*Exercise aim*: Copy the straight lines exercise below in full, keeping every character and line unchanged.

*Given passage*:
=== Section Start ===
NCERT Solutions for Class 11 Maths Chapter 8 - Straight Lines Exercise 8.1

Exercise 8.1

1. Draw a quadrilateral in the Cartesian plane, whose vertices are $\left( { - 4,5} \right),\left( {0,7} \right),\left( {5, - 5} \right)$ and $\left( { - 4,2} \right)$. Also, find its area.

Ans: Let ABCD be the given quadrilateral with vertices $A\left( { - 4,5} \right),B\left( {0,7} \right),C\left( {5, - 5} \right)$ and $D\left( { - 4,2} \right).$

Then, by plotting A, B, C and D on the Cartesian plane and joining AB, BC, CD and DA, the given quadrilateral can be drawn as

To find the area of quadrilateral ABCD, we draw one diagonal, say AC.
=== Section End ===
*Study material*:
=== Section Start ===
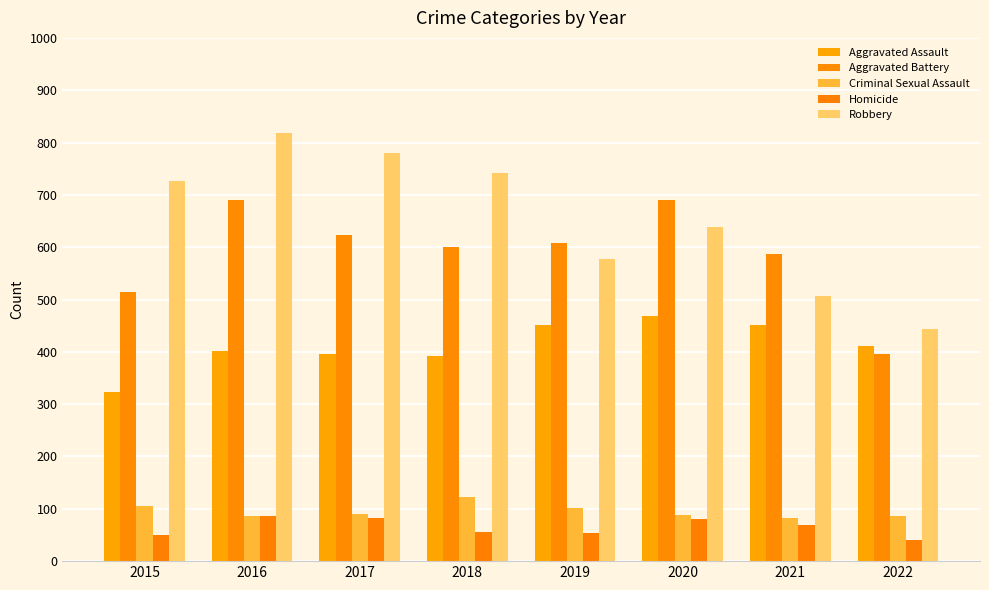

True or false: Criminal Sexual Assault has a value of 105 at 2015.

True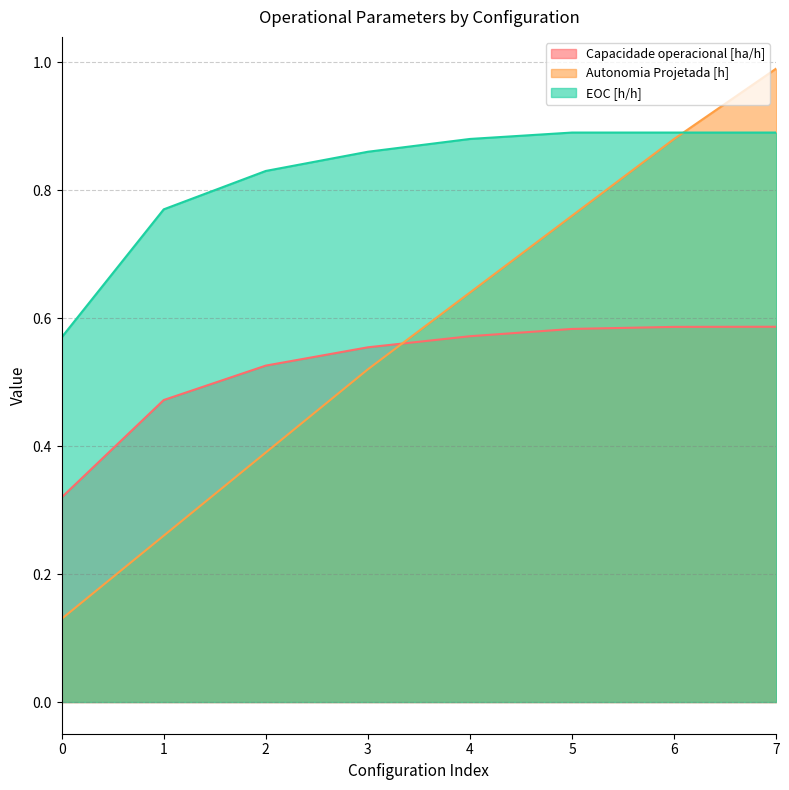

What is the sum of all Autonomia Projetada [h] values?

4.6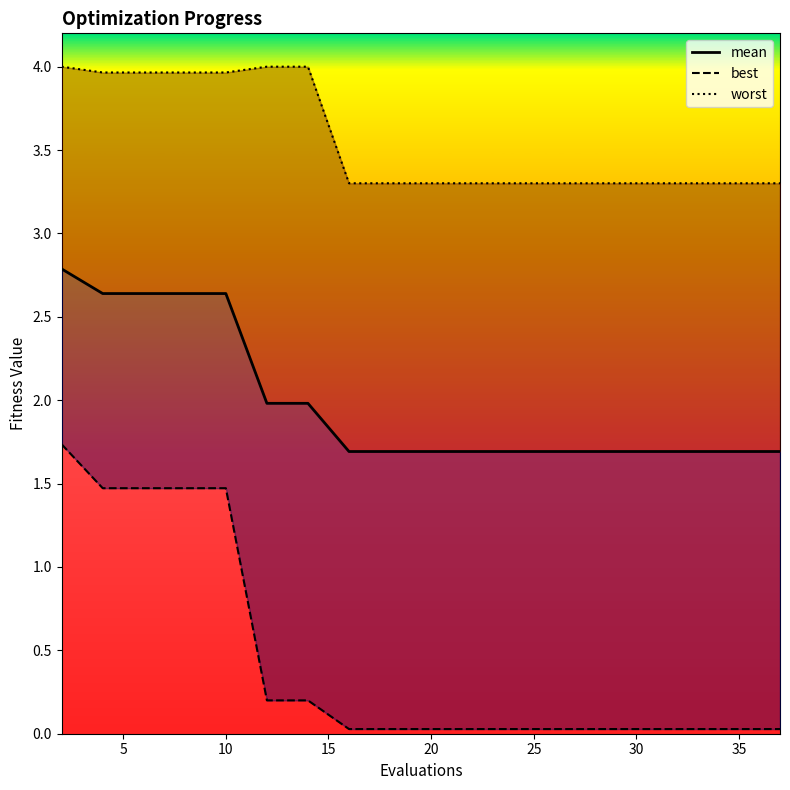

True or false: best has more than 0 interior local peaks.

False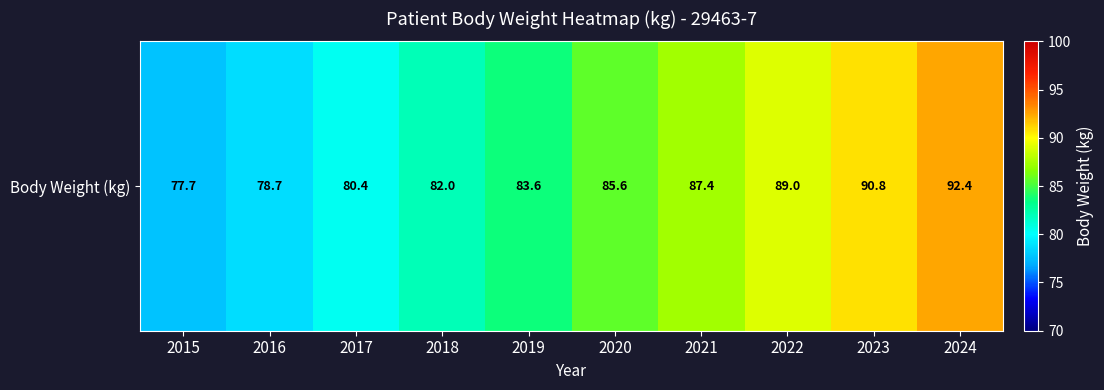

Between 2021 and 2017, which is larger?

2021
=== Section End ===
*Response to the task*:
NCERT Solutions for Class 11 Maths Chapter 8 - Straight Lines Exercise 8.1

Exercise 8.1

1. Draw a quadrilateral in the Cartesian plane, whose vertices are $\left( { - 4,5} \right),\left( {0,7} \right),\left( {5, - 5} \right)$ and $\left( { - 4,2} \right)$. Also, find its area.

Ans: Let ABCD be the given quadrilateral with vertices $A\left( { - 4,5} \right),B\left( {0,7} \right),C\left( {5, - 5} \right)$ and $D\left( { - 4,2} \right).$

Then, by plotting A, B, C and D on the Cartesian plane and joining AB, BC, CD and DA, the given quadrilateral can be drawn as

To find the area of quadrilateral ABCD, we draw one diagonal, say AC.